== Given records

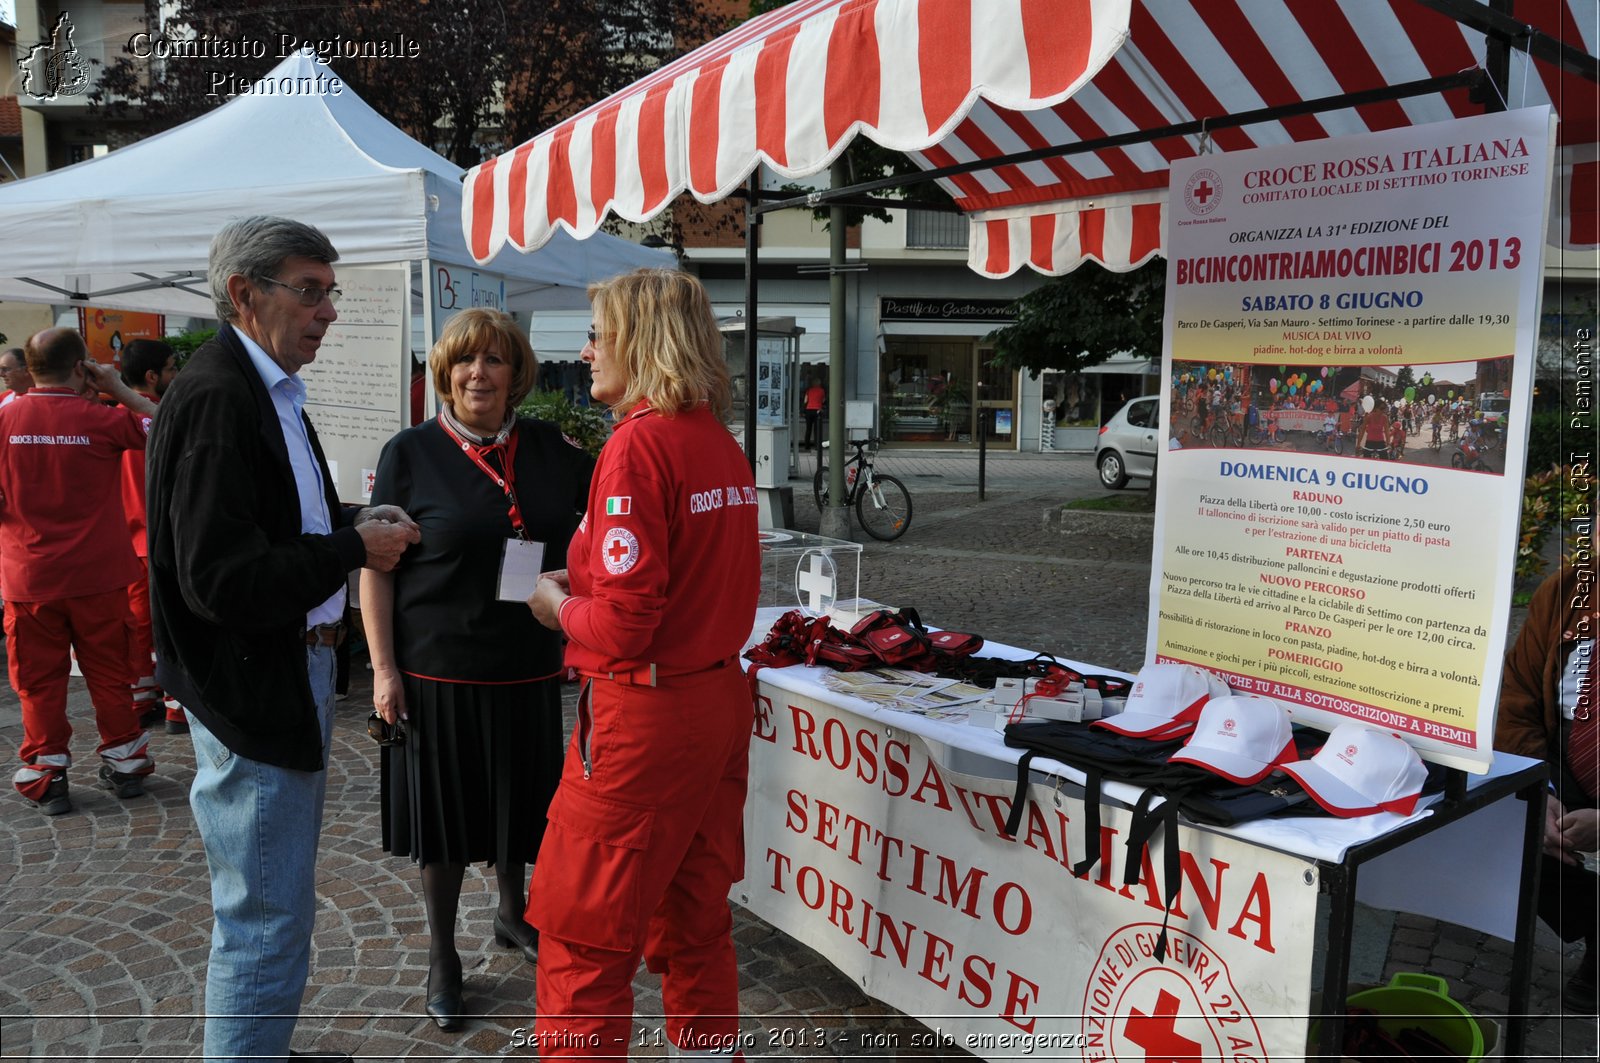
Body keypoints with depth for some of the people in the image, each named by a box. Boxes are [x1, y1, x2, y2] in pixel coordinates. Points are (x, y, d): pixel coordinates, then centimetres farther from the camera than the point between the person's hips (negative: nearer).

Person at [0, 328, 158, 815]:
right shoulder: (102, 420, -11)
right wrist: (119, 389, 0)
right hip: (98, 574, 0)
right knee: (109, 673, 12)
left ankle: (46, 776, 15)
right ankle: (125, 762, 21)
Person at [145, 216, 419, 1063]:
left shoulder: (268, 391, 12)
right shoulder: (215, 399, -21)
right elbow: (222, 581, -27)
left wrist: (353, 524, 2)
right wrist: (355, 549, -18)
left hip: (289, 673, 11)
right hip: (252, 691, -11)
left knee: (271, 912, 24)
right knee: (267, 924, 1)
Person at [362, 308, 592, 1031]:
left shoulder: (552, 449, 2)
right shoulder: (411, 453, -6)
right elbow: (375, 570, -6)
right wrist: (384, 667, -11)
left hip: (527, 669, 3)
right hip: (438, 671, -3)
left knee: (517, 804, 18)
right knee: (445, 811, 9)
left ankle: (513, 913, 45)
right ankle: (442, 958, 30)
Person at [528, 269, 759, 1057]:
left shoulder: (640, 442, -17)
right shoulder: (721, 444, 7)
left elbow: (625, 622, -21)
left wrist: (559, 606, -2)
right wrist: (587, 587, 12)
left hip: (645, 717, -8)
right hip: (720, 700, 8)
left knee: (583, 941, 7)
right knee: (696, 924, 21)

====

=== Assignment ===
Turn every line of the entry above into a numbered list, skipping any blank lines. Leave the picture out of your answer.

=== Exercise output ===
1. Body keypoints with depth for some of the people in the image, each named by a box. Boxes are [x1, y1, x2, y2] in pixel coordinates. Points are (x, y, d): pixel coordinates, then centimetres farther from the camera than the point between the person's hips (negative: nearer).
2. Person at [0, 328, 158, 815]:
3. right shoulder: (102, 420, -11)
4. right wrist: (119, 389, 0)
5. right hip: (98, 574, 0)
6. right knee: (109, 673, 12)
7. left ankle: (46, 776, 15)
8. right ankle: (125, 762, 21)
9. Person at [145, 216, 419, 1063]:
10. left shoulder: (268, 391, 12)
11. right shoulder: (215, 399, -21)
12. right elbow: (222, 581, -27)
13. left wrist: (353, 524, 2)
14. right wrist: (355, 549, -18)
15. left hip: (289, 673, 11)
16. right hip: (252, 691, -11)
17. left knee: (271, 912, 24)
18. right knee: (267, 924, 1)
19. Person at [362, 308, 592, 1031]:
20. left shoulder: (552, 449, 2)
21. right shoulder: (411, 453, -6)
22. right elbow: (375, 570, -6)
23. right wrist: (384, 667, -11)
24. left hip: (527, 669, 3)
25. right hip: (438, 671, -3)
26. left knee: (517, 804, 18)
27. right knee: (445, 811, 9)
28. left ankle: (513, 913, 45)
29. right ankle: (442, 958, 30)
30. Person at [528, 269, 759, 1057]:
31. left shoulder: (640, 442, -17)
32. right shoulder: (721, 444, 7)
33. left elbow: (625, 622, -21)
34. left wrist: (559, 606, -2)
35. right wrist: (587, 587, 12)
36. left hip: (645, 717, -8)
37. right hip: (720, 700, 8)
38. left knee: (583, 941, 7)
39. right knee: (696, 924, 21)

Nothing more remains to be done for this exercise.